* _WHAT THE TASK REQUIRES_: Every line of the material must be restated exactly, though not its pictures.

*** Opening EXERCISE DATA ***

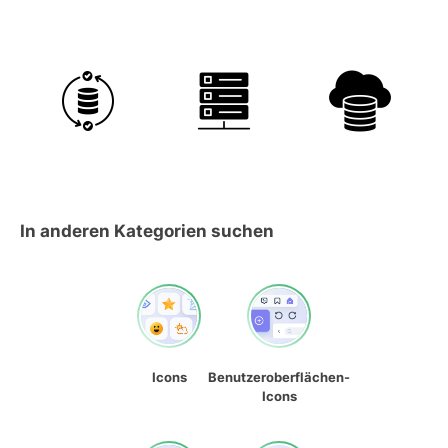
In anderen Kategorien suchen
Icons
Benutzeroberflächen-
Icons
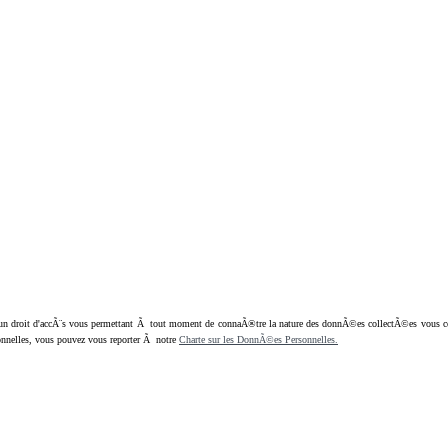
oit d'accÃ¨s vous permettant Ã tout moment de connaÃ®tre la nature des donnÃ©es collectÃ©es vous concern
nnelles, vous pouvez vous reporter Ã notre
Charte sur les DonnÃ©es Personnelles.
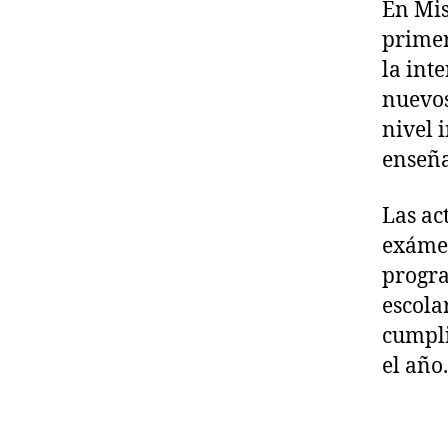
En Mis
primer
la int
nuevos
nivel i
enseña
Las ac
exámen
progra
escola
cumpli
el año.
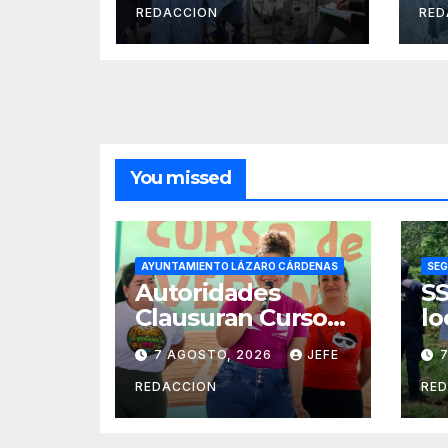
transforma la vida
le
REDACCION
RED
de 10 menores
in
con labio y
Ho
paladar hendido
Es
de
Pu
You missed
AYUNTAMIENTO LÁZARO CÁRDENAS
SEG
Autoridades
SS
Clausuran Cursos
lo
de Verano DIF,
in
7 AGOSTO, 2026
JEFE
Seguridad Pública
de
y Casa de Cultura
H
REDACCION
RE
2026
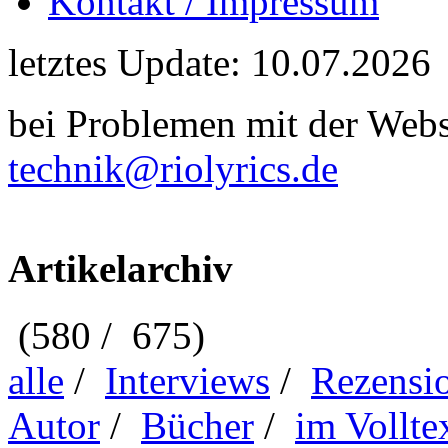
Kontakt / Impressum
letztes Update: 10.07.2026
bei Problemen mit der Webse
technik@riolyrics.de
Artikelarchiv
(580 / 675)
alle
/
Interviews
/
Rezensi
Autor
/
Bücher
/
im Vollte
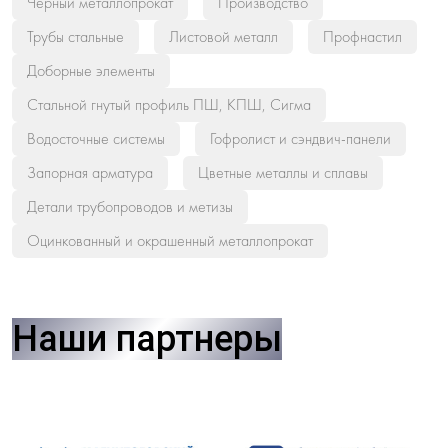
Черный металлопрокат
Производство
Трубы стальные
Листовой металл
Профнастил
Доборные элементы
Стальной гнутый профиль ПШ, КПШ, Сигма
Водосточные системы
Гофролист и сэндвич-панели
Запорная арматура
Цветные металлы и сплавы
Детали трубопроводов и метизы
Оцинкованный и окрашенный металлопрокат
Наши партнеры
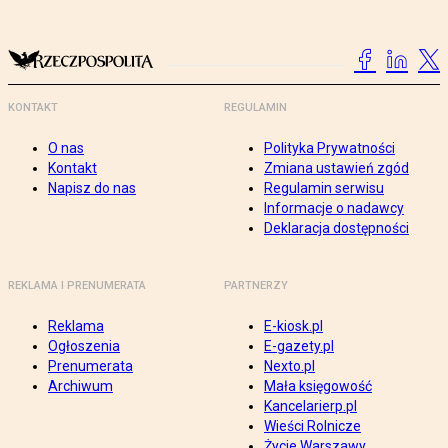
KONTAKT
REGULAMIN
O nas
Polityka Prywatności
Kontakt
Zmiana ustawień zgód
Napisz do nas
Regulamin serwisu
Informacje o nadawcy
Deklaracja dostępności
REKLAMA I PRENUMERATA
PARTNERZY
Reklama
E-kiosk.pl
Ogłoszenia
E-gazety.pl
Prenumerata
Nexto.pl
Archiwum
Mała księgowość
Kancelarierp.pl
Wieści Rolnicze
Życie Warszawy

*** Closing EXERCISE DATA ***

* _ANSWER BOX_:
In anderen Kategorien suchen
Icons
Benutzeroberflächen-
Icons
oit d'accÃ¨s vous permettant Ã tout moment de connaÃ®tre la nature des donnÃ©es collectÃ©es vous concern
nnelles, vous pouvez vous reporter Ã notre
Charte sur les DonnÃ©es Personnelles.
En Mis
primer
la int
nuevos
nivel i
enseña
Las ac
exámen
progra
escola
cumpli
el año.
transforma la vida
le
REDACCION
RED
de 10 menores
in
con labio y
Ho
paladar hendido
Es
de
Pu
You missed
AYUNTAMIENTO LÁZARO CÁRDENAS
SEG
Autoridades
SS
Clausuran Cursos
lo
de Verano DIF,
in
7 AGOSTO, 2026
JEFE
Seguridad Pública
de
y Casa de Cultura
H
REDACCION
RE
2026
Kontakt / Impressum
letztes Update: 10.07.2026
bei Problemen mit der Webse
technik@riolyrics.de
Artikelarchiv
(580 / 675)
alle
/
Interviews
/
Rezensi
Autor
/
Bücher
/
im Vollte
Черный металлопрокат
Производство
Трубы стальные
Листовой металл
Профнастил
Доборные элементы
Стальной гнутый профиль ПШ, КПШ, Сигма
Водосточные системы
Гофролист и сэндвич-панели
Запорная арматура
Цветные металлы и сплавы
Детали трубопроводов и метизы
Оцинкованный и окрашенный металлопрокат
Наши партнеры
KONTAKT
REGULAMIN
O nas
Polityka Prywatności
Kontakt
Zmiana ustawień zgód
Napisz do nas
Regulamin serwisu
Informacje o nadawcy
Deklaracja dostępności
REKLAMA I PRENUMERATA
PARTNERZY
Reklama
E-kiosk.pl
Ogłoszenia
E-gazety.pl
Prenumerata
Nexto.pl
Archiwum
Mała księgowość
Kancelarierp.pl
Wieści Rolnicze
Życie Warszawy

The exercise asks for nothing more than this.